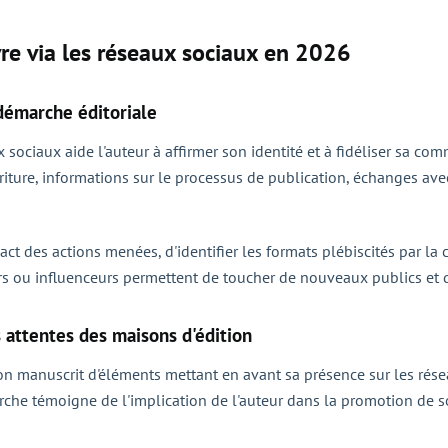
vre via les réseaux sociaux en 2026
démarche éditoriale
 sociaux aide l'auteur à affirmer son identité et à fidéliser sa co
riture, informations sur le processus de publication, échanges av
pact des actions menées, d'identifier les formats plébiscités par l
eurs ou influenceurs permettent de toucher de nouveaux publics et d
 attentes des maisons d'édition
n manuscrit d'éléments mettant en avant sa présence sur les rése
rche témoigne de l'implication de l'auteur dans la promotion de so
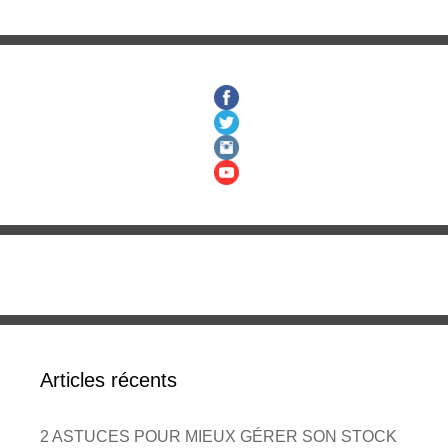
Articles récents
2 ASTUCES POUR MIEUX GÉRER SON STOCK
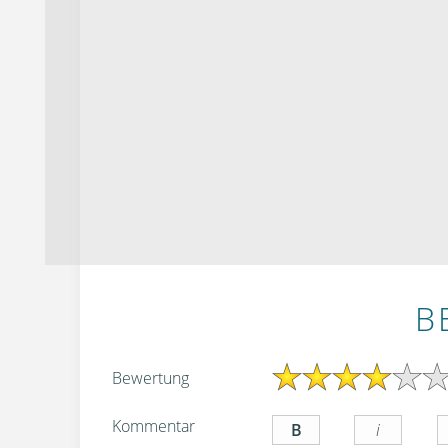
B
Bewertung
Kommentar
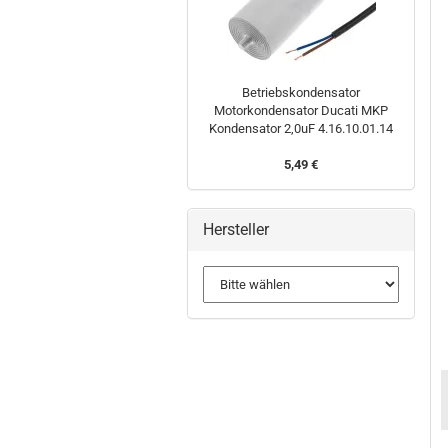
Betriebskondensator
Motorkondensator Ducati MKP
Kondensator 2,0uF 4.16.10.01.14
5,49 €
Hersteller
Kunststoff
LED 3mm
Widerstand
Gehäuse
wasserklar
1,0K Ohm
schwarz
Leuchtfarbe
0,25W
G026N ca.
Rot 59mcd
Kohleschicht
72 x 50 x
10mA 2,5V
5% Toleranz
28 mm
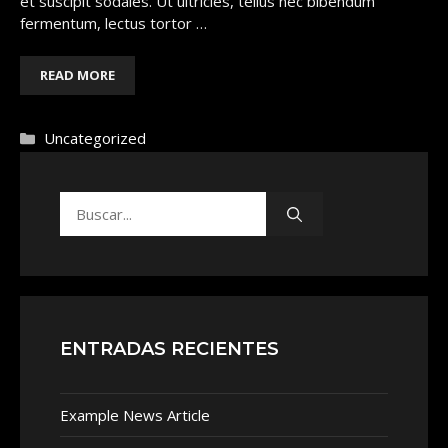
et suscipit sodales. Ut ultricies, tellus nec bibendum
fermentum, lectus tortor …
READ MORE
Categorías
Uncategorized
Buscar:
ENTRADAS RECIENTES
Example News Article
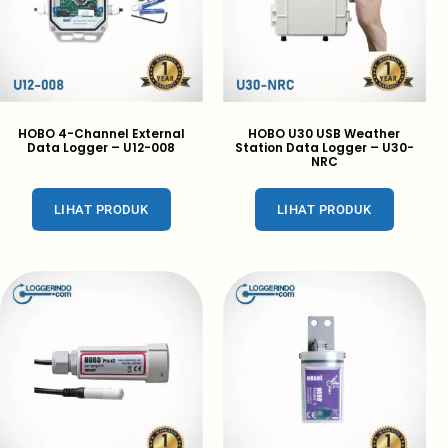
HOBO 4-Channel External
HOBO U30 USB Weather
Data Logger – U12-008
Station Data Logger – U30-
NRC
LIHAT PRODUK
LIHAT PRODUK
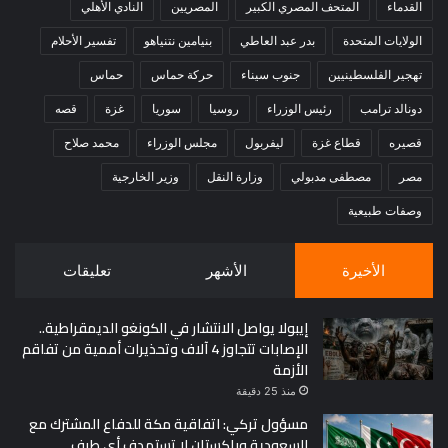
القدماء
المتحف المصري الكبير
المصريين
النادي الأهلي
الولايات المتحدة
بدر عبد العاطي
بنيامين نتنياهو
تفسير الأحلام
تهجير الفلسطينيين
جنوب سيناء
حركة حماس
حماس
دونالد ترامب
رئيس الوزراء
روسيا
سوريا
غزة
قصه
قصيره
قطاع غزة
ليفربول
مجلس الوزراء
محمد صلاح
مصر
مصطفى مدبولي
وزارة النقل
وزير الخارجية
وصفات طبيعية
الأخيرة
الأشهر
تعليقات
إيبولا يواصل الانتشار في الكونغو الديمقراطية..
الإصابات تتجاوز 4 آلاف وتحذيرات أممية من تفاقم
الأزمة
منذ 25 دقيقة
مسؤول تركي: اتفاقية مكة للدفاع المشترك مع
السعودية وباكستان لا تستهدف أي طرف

:::::

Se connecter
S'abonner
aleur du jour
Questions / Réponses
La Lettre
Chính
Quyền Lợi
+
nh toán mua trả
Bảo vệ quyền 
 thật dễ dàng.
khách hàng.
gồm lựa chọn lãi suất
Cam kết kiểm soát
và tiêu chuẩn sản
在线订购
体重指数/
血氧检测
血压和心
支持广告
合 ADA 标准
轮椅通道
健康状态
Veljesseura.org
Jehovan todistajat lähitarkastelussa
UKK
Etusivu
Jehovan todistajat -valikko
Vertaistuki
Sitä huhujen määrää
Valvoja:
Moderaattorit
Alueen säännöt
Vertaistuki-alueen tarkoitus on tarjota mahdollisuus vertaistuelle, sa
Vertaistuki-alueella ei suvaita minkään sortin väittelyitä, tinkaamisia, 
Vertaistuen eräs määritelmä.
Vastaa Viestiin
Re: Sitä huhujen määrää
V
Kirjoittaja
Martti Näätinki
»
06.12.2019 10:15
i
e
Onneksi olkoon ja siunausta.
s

:::::

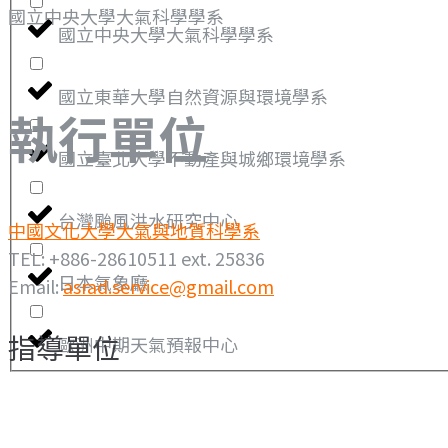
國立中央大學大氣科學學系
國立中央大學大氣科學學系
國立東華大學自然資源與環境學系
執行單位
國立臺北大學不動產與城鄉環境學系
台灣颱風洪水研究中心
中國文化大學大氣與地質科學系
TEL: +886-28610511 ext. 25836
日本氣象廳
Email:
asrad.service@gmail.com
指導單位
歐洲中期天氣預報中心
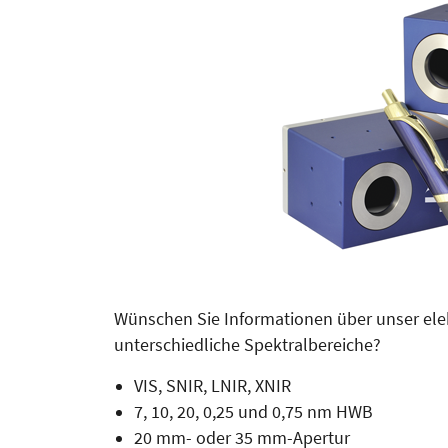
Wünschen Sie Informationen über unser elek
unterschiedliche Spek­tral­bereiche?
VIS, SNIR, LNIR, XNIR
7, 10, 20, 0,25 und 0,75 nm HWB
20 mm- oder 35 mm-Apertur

:::::

Exercise directions -
Count the lines in the items above that contain the word "sociaux", matching case exactly. Reply with the number alone.

Exercise answer -
2